Riguardo ai contenuti dell’azione pedagogica, le Linee insistono sull’ecosistema formativo nel quale il bambino nasce e cresce. In un certo senso si registra il superamento della famiglia a favore di “un ecosistema nel quale le molteplici influenze culturali si incontrano ma non sempre si riconoscono”. Non vi è una sola cultura o visione del mondo da trasmettere legata all’origine dei genitori: esistono “culture educative, scelte familiari che riguardano i valori, i regimi di vita dei bambini, la salute, l’alimentazione, le regole e lo stile delle relazioni, i linguaggi e i rapporti con i diversi media”. La fine della famiglia tradizionale, individuata nelle reti parentali, comporta la pluralità dei modi di essere famiglia, sia riguardo alle scelte etiche e personali, sia all’origine geografica della famiglia stessa. Tutto ciò implica accoglienza e rispetto. Il documento fa presente a questo proposito che “la crescita di un bambino non è solo una questione privata, della famiglia, ma deve essere considerata al contempo anche una sfida che impegna tutta la società”.

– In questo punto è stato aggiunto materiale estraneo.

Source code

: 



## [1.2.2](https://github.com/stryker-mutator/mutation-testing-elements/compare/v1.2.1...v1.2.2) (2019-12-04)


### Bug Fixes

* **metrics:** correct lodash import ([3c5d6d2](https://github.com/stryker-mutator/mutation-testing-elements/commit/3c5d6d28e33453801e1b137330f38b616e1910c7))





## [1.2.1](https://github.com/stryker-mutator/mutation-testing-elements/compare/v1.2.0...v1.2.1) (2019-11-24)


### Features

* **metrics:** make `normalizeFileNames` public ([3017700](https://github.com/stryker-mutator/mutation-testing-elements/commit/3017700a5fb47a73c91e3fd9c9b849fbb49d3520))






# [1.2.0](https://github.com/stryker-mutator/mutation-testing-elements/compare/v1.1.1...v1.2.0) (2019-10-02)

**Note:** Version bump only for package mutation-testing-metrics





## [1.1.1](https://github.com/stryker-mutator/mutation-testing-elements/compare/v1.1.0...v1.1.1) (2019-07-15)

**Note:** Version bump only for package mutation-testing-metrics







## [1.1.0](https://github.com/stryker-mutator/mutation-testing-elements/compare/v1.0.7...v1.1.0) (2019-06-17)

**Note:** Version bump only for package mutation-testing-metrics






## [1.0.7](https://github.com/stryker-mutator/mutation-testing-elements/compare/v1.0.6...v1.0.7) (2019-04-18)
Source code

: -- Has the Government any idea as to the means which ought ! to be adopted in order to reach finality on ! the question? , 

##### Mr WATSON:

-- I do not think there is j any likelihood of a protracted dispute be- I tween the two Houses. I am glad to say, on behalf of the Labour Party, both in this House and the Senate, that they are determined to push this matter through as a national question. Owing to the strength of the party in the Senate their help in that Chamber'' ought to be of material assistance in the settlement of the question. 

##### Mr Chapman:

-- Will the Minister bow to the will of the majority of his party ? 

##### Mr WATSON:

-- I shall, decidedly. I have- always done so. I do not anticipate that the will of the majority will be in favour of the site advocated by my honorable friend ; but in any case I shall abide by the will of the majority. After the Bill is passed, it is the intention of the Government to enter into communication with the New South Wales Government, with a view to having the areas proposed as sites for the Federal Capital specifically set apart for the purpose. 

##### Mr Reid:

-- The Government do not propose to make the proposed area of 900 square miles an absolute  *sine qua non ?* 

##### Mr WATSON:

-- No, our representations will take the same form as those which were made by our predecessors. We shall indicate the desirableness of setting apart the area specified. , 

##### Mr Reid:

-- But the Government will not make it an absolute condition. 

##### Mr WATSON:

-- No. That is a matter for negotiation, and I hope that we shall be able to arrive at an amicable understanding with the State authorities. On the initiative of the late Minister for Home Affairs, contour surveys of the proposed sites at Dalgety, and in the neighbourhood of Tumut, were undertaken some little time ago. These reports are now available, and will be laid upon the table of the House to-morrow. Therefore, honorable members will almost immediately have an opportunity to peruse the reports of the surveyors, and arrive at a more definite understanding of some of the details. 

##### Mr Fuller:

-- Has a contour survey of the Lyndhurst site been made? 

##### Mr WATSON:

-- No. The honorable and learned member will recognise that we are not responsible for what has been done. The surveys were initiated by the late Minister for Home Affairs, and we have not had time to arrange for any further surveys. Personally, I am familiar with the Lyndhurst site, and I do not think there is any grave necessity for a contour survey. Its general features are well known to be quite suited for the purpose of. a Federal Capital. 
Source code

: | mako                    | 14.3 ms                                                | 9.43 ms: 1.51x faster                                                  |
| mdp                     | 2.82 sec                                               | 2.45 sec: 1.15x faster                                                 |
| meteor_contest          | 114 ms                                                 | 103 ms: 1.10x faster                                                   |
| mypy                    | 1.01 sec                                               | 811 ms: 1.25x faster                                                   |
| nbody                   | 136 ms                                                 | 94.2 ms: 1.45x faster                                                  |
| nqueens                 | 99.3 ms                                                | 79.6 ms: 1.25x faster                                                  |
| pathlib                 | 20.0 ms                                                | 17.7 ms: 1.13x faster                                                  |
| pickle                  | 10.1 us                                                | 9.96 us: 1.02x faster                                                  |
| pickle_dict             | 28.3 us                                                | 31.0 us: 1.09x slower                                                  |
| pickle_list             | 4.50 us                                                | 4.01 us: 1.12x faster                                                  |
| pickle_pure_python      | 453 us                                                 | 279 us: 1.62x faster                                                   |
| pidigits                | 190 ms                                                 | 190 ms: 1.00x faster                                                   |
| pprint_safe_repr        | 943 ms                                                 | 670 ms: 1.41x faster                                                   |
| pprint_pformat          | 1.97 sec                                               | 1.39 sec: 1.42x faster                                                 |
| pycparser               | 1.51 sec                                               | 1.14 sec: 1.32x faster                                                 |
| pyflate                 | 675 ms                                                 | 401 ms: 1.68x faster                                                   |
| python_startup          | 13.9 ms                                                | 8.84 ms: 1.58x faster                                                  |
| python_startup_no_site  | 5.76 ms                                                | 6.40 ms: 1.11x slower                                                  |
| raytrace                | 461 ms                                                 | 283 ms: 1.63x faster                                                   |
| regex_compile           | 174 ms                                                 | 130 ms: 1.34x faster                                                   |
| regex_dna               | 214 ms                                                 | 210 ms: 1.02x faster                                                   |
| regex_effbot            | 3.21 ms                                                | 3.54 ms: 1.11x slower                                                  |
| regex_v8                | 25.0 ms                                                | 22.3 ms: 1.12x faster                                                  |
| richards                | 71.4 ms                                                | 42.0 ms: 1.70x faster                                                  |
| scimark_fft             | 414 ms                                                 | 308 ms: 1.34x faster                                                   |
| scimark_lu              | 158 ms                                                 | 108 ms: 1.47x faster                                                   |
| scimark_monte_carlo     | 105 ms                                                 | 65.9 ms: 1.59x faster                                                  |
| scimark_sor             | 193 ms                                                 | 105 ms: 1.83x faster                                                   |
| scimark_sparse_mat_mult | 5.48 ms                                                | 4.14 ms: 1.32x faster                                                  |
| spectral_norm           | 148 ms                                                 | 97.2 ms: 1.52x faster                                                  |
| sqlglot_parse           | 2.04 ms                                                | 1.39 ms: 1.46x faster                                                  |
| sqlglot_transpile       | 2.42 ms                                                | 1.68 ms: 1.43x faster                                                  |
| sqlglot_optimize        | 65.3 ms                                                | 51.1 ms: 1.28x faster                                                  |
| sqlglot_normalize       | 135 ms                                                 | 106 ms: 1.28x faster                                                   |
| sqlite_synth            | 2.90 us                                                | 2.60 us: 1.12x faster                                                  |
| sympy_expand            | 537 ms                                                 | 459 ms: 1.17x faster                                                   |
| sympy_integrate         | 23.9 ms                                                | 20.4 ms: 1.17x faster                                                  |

La dimensione nuova nella quale il bambino dovrà crescere (e in questo senso dovrà essere costruito il sistema integrato) è la “dimensione sociale”, per cui il ruolo fondamentale della scuola è l’attivazione di interventi che agiscono sulla molteplicità dei linguaggi simbolico-espressivi nei quali è immerso. I valori fondativi del servizio educativo-formativo sono pertanto: l’accoglienza, la democrazia e la partecipazione. La promozione della cittadinanza democratica appare dunque come ultima finalità di un percorso che si articola in una serie di passaggi analitici ai quali si rimanda.

Il testo presenta molte altre parti che esulano dallo spazio di questa semplice segnalazione. Per il valore di “cesura storica” con cui si segnala nel contesto attuale, se ne raccomanda una lettura critica, non scontata né pregiudizialmente impostata. Una lettura però mossa da una semplice domanda: il desiderio di bene, bellezza e giustizia che ci anima come adulti e educatori come può intercettare la sfida posta da questo documento e dalle sue categorie? È tutto così semplice o c’è qualcosa che ci sta sfuggendo?